I find it difficult to see past the romantic conventions of this book. As I’ve said before, it seems to me Sherzad only exists as a conduit to Marie-Josephe’s own freedom. The history of sea monster and human interaction if laced with religious overtones – religion is the antagonist here, threatening Sherzad’s life and aiming to silence and control Marie-Josephe’s body and spirit. While I found the idea that humans would simply slaughter the sea monsters, intelligent or not, to be incredibly plausible (we have a poor track record with murdering each other, after all; we could see the sea monsters standing in as indigenous races wiped out during colonialism, a d-plot in this novel), the book simply felt too thin on exploring the fantastical situation McIntyre created, and too thick on making sure Marie-Josephe and Lucien fell in love and properly ended up naked together at the end of the novel.

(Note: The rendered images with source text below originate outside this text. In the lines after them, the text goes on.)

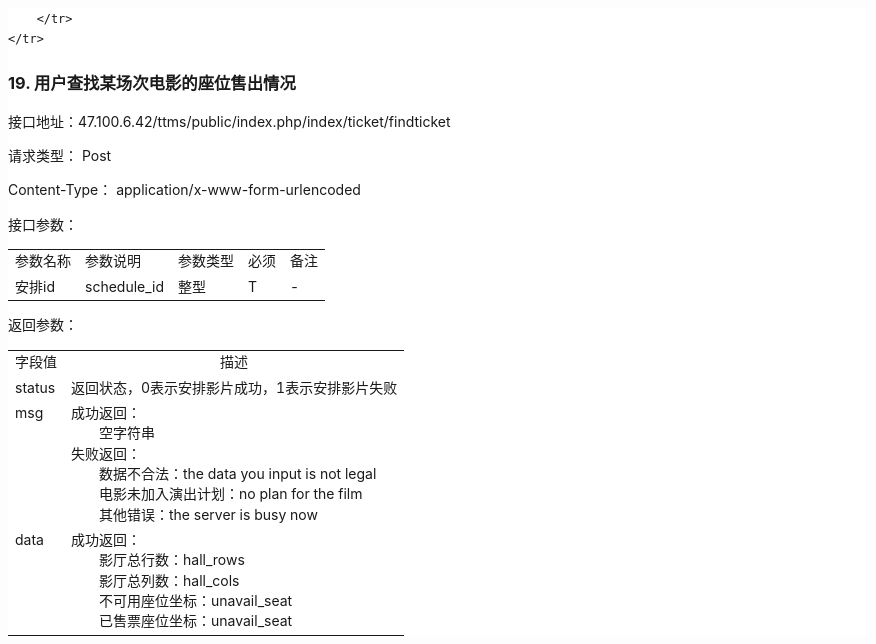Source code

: 		</tr>
	</tr>
</table>


### 19. 用户查找某场次电影的座位售出情况

接口地址：47.100.6.42/ttms/public/index.php/index/ticket/findticket

请求类型： Post

Content-Type： application/x-www-form-urlencoded

接口参数： <br>
<table>
	<tr>
		<tr>
			<td>参数名称</td>
			<td>参数说明</td>
			<td>参数类型</td>
			<td>必须</td>
			<td>备注</td>
		</tr>
		<tr>
			<td>安排id</td>
			<td>schedule_id</td>
			<td>整型</td>
			<td>T</td>
			<td>-</td>
		</tr>
	</tr>
</table>


返回参数： <br>

<table>
	<tr>
		<tr>
			<td><center>字段值</center></td>
			<td><center>描述</center></td>
		</tr>
		<tr>
			<td>status</td>
			<td>返回状态，0表示安排影片成功，1表示安排影片失败</td>
		</tr>
		<tr>
			<td>msg</td>
			<td>成功返回：<br>
				&emsp;&emsp;空字符串<br>
				失败返回：<br>
				&emsp;&emsp;数据不合法：the data you input is not legal<br>
				&emsp;&emsp;电影未加入演出计划：no plan for the film<br>
				&emsp;&emsp;其他错误：the server is busy now
			</td>
		</tr>
		<tr>
			<td>data</td>
			<td>成功返回：<br>
				&emsp;&emsp;影厅总行数：hall_rows<br>
				&emsp;&emsp;影厅总列数：hall_cols<br>
				&emsp;&emsp;不可用座位坐标：unavail_seat<br>
				&emsp;&emsp;已售票座位坐标：unavail_seat<br>	
			</td>
		</tr>
	</tr>
</table>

There is no doubt at all that McIntyre has a talent for description, and as I said, I believe that she must have spent a considerable amount of time researching Louis XIV’s court. But it seems to me at times she became too enamored of recreating the actual historical trappings of Versailles and neglected to fully investigate the intriguing 17th century first contact scenario she created. Making Marie-Josephe defiant and forward thinking in every way except for her desire to adhere strictly to the tenants of the religion that so damaged and betrayed her (a betrayal she was conscious of), and her absolute need to fall in love and marry sends very mixed messages. I suppose one can be a powerful woman and have all of those things, though the belief in a church that demands women be both silent and dumb seems to be the most discordant of her traits. Whatever the mixed and tangled messages about the meaning of being a woman – which McIntyre does firmly demonstrate is NOT something to be ashamed of – the fault at the heart of this novel is it’s too perfect heroine and it’s too predictable love story that unfortunately distracts from the true marvel of alien cousins waiting to meet us in the depths of our own oceans. Plunked down in the setting when modern science was just awakening, this book had a chance to explore the crossroads in reasoning using a fantastic cast of characters, but instead of it chose to focus on making sure the heroine and her hero ended up rich and happily married. In the end, The Sun and the Moon is a run of the mill exploration of the past with some alien spice thrown in.